Risk Input Form
Use the responsive entry grid below. Large screens show three columns, smaller screens show two, and mobile shows one.
Example Data Table
Use this sample structure if you want a ready-made starting point for testing the calculator.
| Risk name | Category | Owner | Likelihood | Impact | Velocity | Control % | Detectability |
|---|---|---|---|---|---|---|---|
| Market expansion delay | Strategy | Chief Strategy Officer | 4 | 5 | 4 | 35 | 3 |
| Supplier concentration | Operations | Procurement Lead | 5 | 4 | 5 | 25 | 4 |
| Regulatory change | Compliance | General Counsel | 3 | 5 | 4 | 55 | 5 |
| Key talent attrition | People | HR Director | 4 | 4 | 3 | 45 | 3 |
Formula Used
Inherent Score = Likelihood × Impact
Control Gap = 1 − (Control Effectiveness ÷ 100)
Residual Score = Inherent Score × Control Gap
Velocity Multiplier = 1 + ((Velocity − 3) × 0.15)
Detectability Multiplier = 1 + ((Detectability − 3) × 0.10)

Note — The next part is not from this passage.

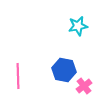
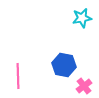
cyan star: moved 4 px right, 8 px up
blue hexagon: moved 5 px up
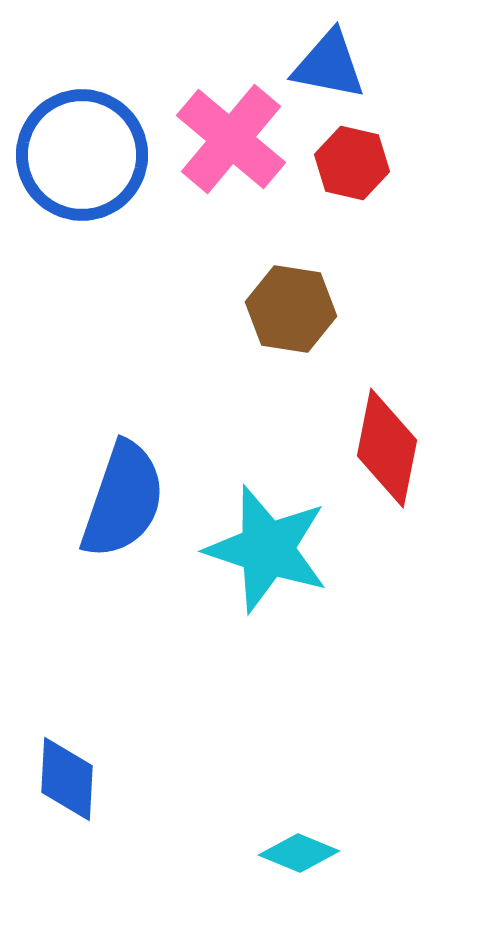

Priority Score = Residual Score × Velocity Multiplier × Detectability Multiplier
Priority Index = (Priority Score ÷ 39) × 100
This model extends a classic risk matrix by incorporating control strength, speed of escalation, and difficulty of early detection.
How to Use This Calculator
- Add one or more strategic risks in the form.

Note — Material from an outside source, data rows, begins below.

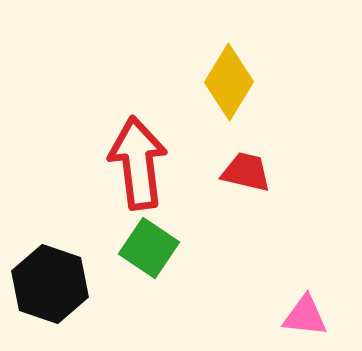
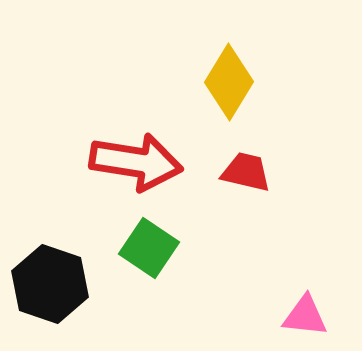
red arrow: moved 2 px left, 1 px up; rotated 106 degrees clockwise
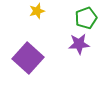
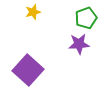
yellow star: moved 4 px left, 1 px down
purple square: moved 12 px down
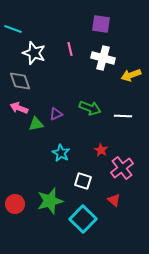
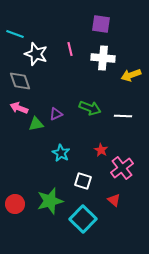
cyan line: moved 2 px right, 5 px down
white star: moved 2 px right, 1 px down
white cross: rotated 10 degrees counterclockwise
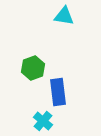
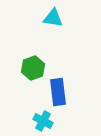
cyan triangle: moved 11 px left, 2 px down
cyan cross: rotated 12 degrees counterclockwise
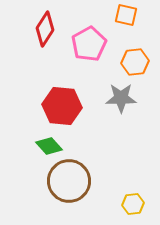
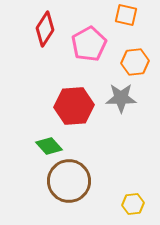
red hexagon: moved 12 px right; rotated 9 degrees counterclockwise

- Enter likelihood, impact, velocity, control effectiveness, and detectability values.
- Submit the form to calculate inherent, residual, and weighted priority scores.
- Review the summary cards to spot concentration and top exposures.
- Use the Plotly matrix to compare risks visually across the portfolio.
- Download the result table as CSV or PDF for reporting packs.
Frequently Asked Questions
1) What does this matrix calculator measure?
It measures strategic exposure by combining likelihood and impact, then adjusting priority with control effectiveness, velocity, and detectability. That gives a broader view than a basic two-axis grid.
2) Why include control effectiveness?
Strong controls reduce residual exposure. Two risks can share the same inherent score, yet the one with weaker controls deserves faster attention and stronger oversight.
3) What is velocity in risk scoring?
Velocity estimates how quickly a risk can affect objectives after it begins. Fast-moving risks often require tighter escalation paths, shorter review cycles, and earlier intervention.
4) What does detectability mean here?
Detectability shows how difficult it is to identify the risk early. Harder-to-detect risks get a higher multiplier because hidden issues can grow before leaders respond.
5) Can I use different scoring scales?
Yes. This page uses a practical 1-to-5 model for consistency, but your governance framework can adapt thresholds, labels, and weights to match internal policy.
6) Is priority score the same as inherent risk?
No. Inherent risk reflects raw exposure before controls. Priority score reflects residual exposure and then adjusts urgency using velocity and detectability.
7) When should a risk be marked critical?
A critical label usually fits risks with high residual exposure, fast escalation, and weak early warning. It signals immediate attention, stronger ownership, and leadership visibility.
8) What should I do after scoring the portfolio?
Rank the top risks, review their action plans, validate ownership, and compare concentrations by category. Then feed the output into reporting, budgeting, and mitigation planning.